WHAT IS BEING ASKED: Among the entries, find each line that includes the string "input" and list it.

DATA FOR PROCESSING:
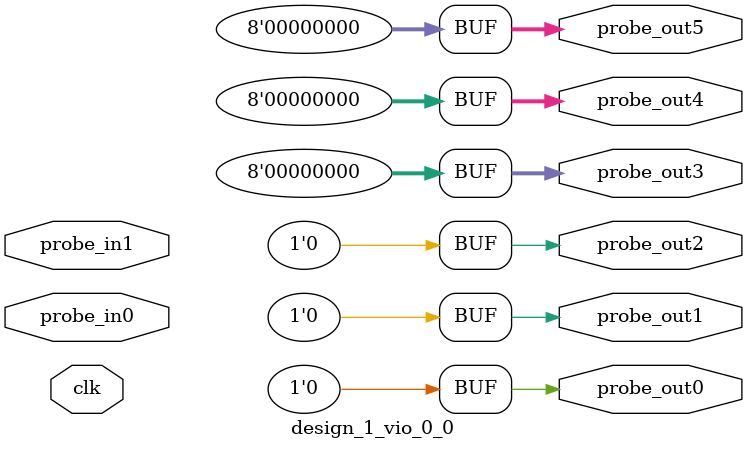
<source format=v>
`timescale 1ns / 1ps
module design_1_vio_0_0 (
clk,
probe_in0,probe_in1,
probe_out0,
probe_out1,
probe_out2,
probe_out3,
probe_out4,
probe_out5
);

input clk;
input [19 : 0] probe_in0;
input [31 : 0] probe_in1;

output reg [0 : 0] probe_out0 = 'h0 ;
output reg [0 : 0] probe_out1 = 'h0 ;
output reg [0 : 0] probe_out2 = 'h0 ;
output reg [7 : 0] probe_out3 = 'h00 ;
output reg [7 : 0] probe_out4 = 'h00 ;
output reg [7 : 0] probe_out5 = 'h00 ;


endmodule

</source>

TASK RESULT:
input clk;
input [19 : 0] probe_in0;
input [31 : 0] probe_in1;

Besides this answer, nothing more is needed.